Rarely in modern history had so many Arabs simultaneously and jointly participated in an exercise of mass confusion and indecision as they did in 2003 vis-a-vis the Iraq crisis. The manner in which the Arab societies dealt with the Iraq war challenge was more revealing than the words they used to address it. With a few exceptions, Arab governments had to find a way to reconcile their own reliance on American military and economic support with the strong anti-American sentiments of their populations. Some Arab governments restricted demonstrations against the Anglo-American policy and Israel, which exacerbated internal political tensions. In the end, the priority for all the Arab states was how they could best ensure security and stability in the middle of a regional crisis.
Arab societies as a whole missed the opportunity in 2003 to seriously explore the root issues that defined the crisis over Iraq: Arab autocracy and the centralized, sometimes brutal, monopoly on power; the misappropriation of public funds by unelected, unaccountable governments; the lack of policy options suggested by independent institutions in society, such as research centers, the mass media, political parties and universities; regimes that seem to persist more because of the support of foreign powers than a mandate from their own citizens; a numbing tradition of foreign military intervention in the Middle East, both to change individual regimes and to redraw maps and agendas on a wider regional scale; the persistent conflict with Israel and its impact on the entire region; and a broad inability of the Arab economies to develop their human and natural resources in order to contribute to the global economy more meaningfully than simply as a source of energy that was put into the ground by divine creation and geological serendipity and is pumped out of the ground by foreign oil companies.

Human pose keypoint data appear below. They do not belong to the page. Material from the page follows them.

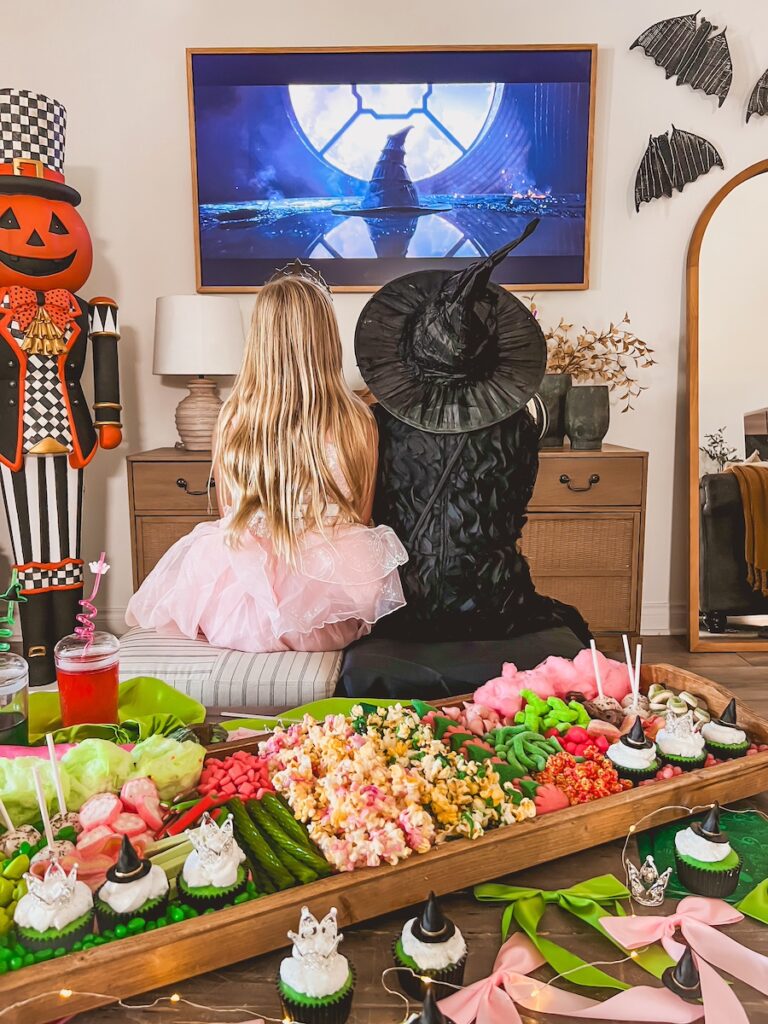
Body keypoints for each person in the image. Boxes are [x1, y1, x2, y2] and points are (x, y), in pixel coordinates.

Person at [340, 221, 590, 698]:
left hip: (401, 608)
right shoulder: (519, 427)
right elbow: (514, 512)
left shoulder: (374, 424)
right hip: (496, 606)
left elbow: (362, 519)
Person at [126, 265, 407, 652]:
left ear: (259, 339)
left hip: (242, 613)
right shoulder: (356, 419)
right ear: (327, 339)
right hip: (324, 614)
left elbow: (229, 514)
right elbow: (360, 516)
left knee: (224, 542)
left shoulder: (233, 418)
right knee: (360, 547)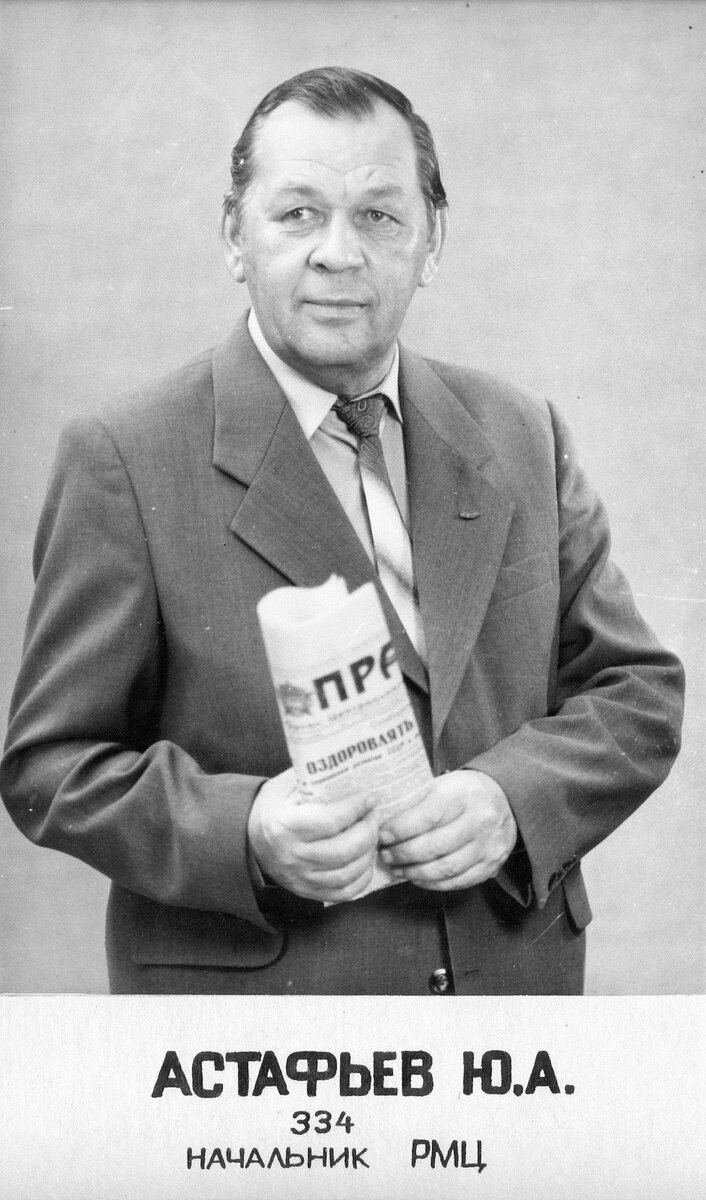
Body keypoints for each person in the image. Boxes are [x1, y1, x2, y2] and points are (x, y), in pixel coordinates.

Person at [0, 67, 684, 996]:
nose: (339, 254)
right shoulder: (124, 456)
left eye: (378, 216)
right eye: (298, 213)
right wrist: (246, 828)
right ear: (234, 236)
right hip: (259, 1038)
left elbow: (638, 692)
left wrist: (511, 800)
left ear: (431, 242)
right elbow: (49, 766)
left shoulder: (523, 431)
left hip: (509, 1015)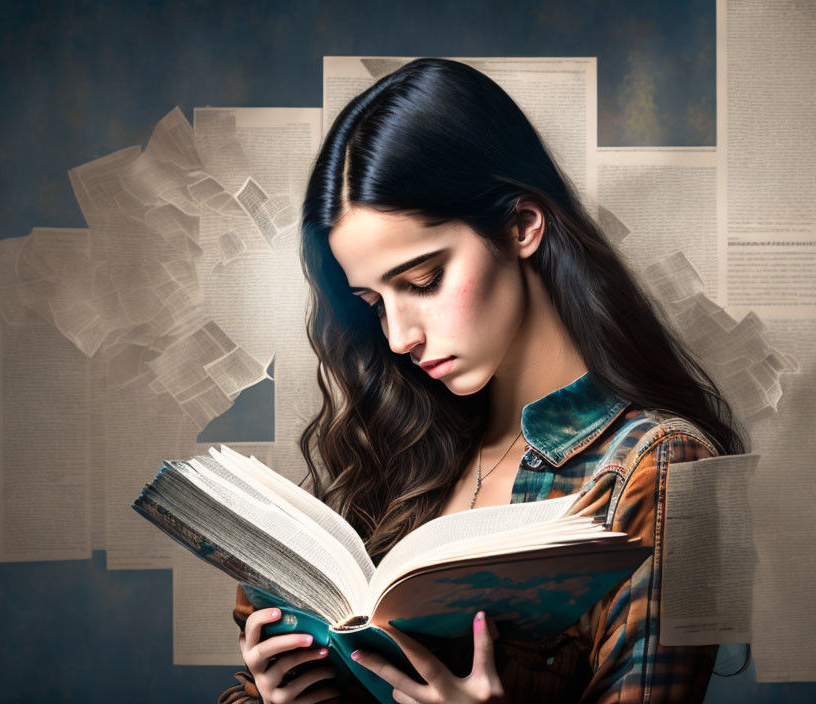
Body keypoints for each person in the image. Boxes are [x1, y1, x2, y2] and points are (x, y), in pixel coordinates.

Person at [218, 57, 748, 704]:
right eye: (373, 302)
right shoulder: (396, 450)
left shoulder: (666, 467)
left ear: (522, 226)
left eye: (422, 282)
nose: (398, 337)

None of these issues were seriously or systematically explored in a public manner in the Arab region during the past year, despite some courageous attempts to do so here and there. The key relationships between citizen and state, Arabs and Israelis, Arabs and America, and among the many different religious, ethnic and national groups within the Arab region, begged to be examined and fixed, but were largely ignored. Consequently, the conflicting forces, policies and sentiments that swirled through the region again highlighted the Arab capacity to manage tensions and crises without resolving any of their root causes. More troublingly, as long as these root causes of Arab tensions and conflict persist, the region will continue to suffer the problems that have defined it in recent decades.

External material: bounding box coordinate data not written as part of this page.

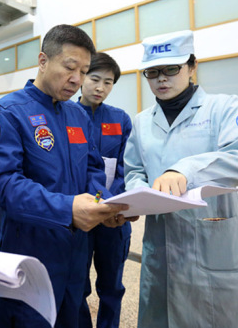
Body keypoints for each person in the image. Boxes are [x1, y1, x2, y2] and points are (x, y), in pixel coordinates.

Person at [0, 24, 128, 328]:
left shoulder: (77, 116)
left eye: (84, 71)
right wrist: (67, 209)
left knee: (71, 316)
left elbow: (93, 169)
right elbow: (4, 185)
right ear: (43, 61)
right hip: (30, 248)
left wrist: (102, 205)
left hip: (75, 250)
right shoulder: (9, 112)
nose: (77, 79)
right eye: (69, 67)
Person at [123, 30, 238, 327]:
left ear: (192, 67)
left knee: (224, 314)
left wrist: (185, 170)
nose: (161, 79)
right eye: (152, 72)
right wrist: (138, 196)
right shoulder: (141, 122)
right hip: (162, 241)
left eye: (171, 69)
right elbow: (134, 171)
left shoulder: (223, 107)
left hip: (214, 236)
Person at [77, 52, 135, 328]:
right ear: (82, 77)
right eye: (95, 79)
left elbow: (128, 166)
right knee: (77, 284)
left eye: (108, 83)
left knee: (112, 285)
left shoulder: (121, 119)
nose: (100, 88)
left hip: (114, 216)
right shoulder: (68, 115)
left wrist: (112, 203)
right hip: (81, 215)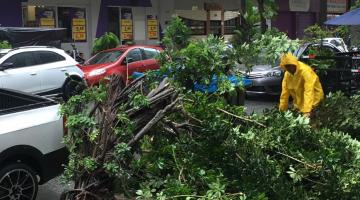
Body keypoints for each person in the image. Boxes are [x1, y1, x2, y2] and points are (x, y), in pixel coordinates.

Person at [279, 53, 324, 117]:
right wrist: (282, 110)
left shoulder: (305, 71)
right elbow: (284, 93)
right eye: (286, 66)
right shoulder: (287, 75)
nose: (288, 68)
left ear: (293, 63)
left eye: (289, 65)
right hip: (300, 105)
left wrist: (307, 111)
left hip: (314, 102)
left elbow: (309, 91)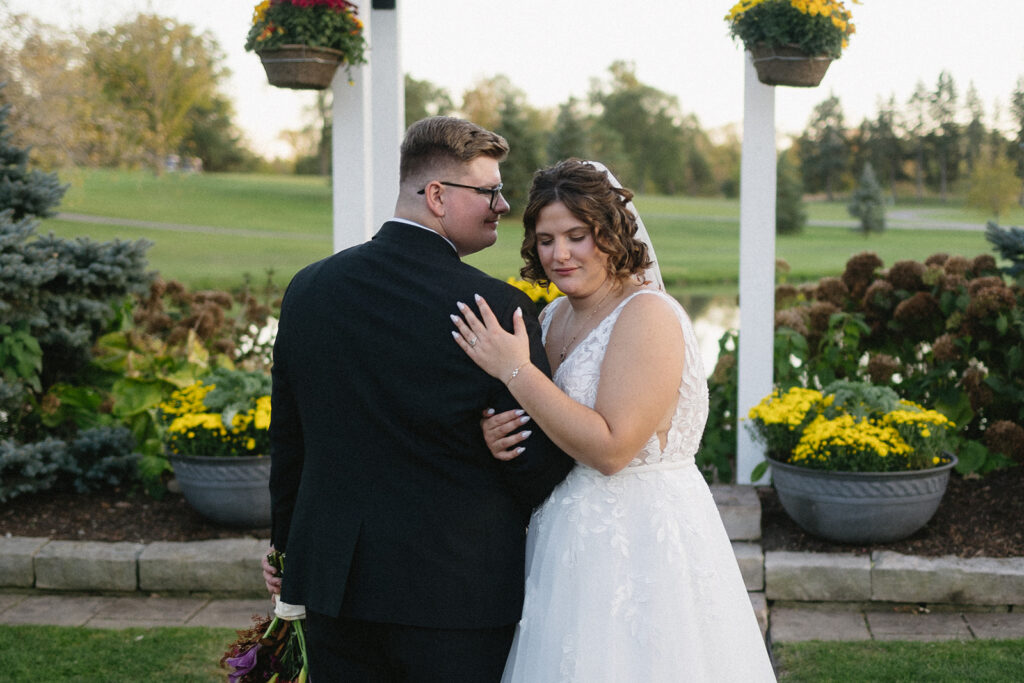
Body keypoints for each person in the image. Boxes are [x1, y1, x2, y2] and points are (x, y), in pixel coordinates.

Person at [264, 117, 574, 681]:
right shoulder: (493, 307)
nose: (502, 205)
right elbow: (540, 467)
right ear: (436, 195)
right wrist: (493, 449)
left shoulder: (308, 289)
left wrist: (285, 550)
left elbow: (290, 438)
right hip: (455, 592)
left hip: (334, 583)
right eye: (489, 191)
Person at [451, 159, 777, 681]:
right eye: (545, 239)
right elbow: (555, 421)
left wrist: (512, 368)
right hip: (562, 540)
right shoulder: (555, 315)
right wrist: (502, 433)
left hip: (640, 540)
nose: (559, 254)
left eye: (576, 236)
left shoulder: (647, 315)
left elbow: (611, 448)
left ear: (610, 233)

The challenges facing Arab societies and governments were already enormous and complex before this year, and have now become even more complicated due to the impact of the Anglo-American war and regime change in Iraq. If change in the Arab world in the new year and beyond is to be driven and defined largely by Anglo-American dictates, we are likely to suffer tensions and conflicts for years to come. If, instead, the institutions of Arab society can rise to the challenge and bring about real reform that responds to indigenous values and rights, this region might finally achieve the lasting stability and prosperity that is the right of its citizens.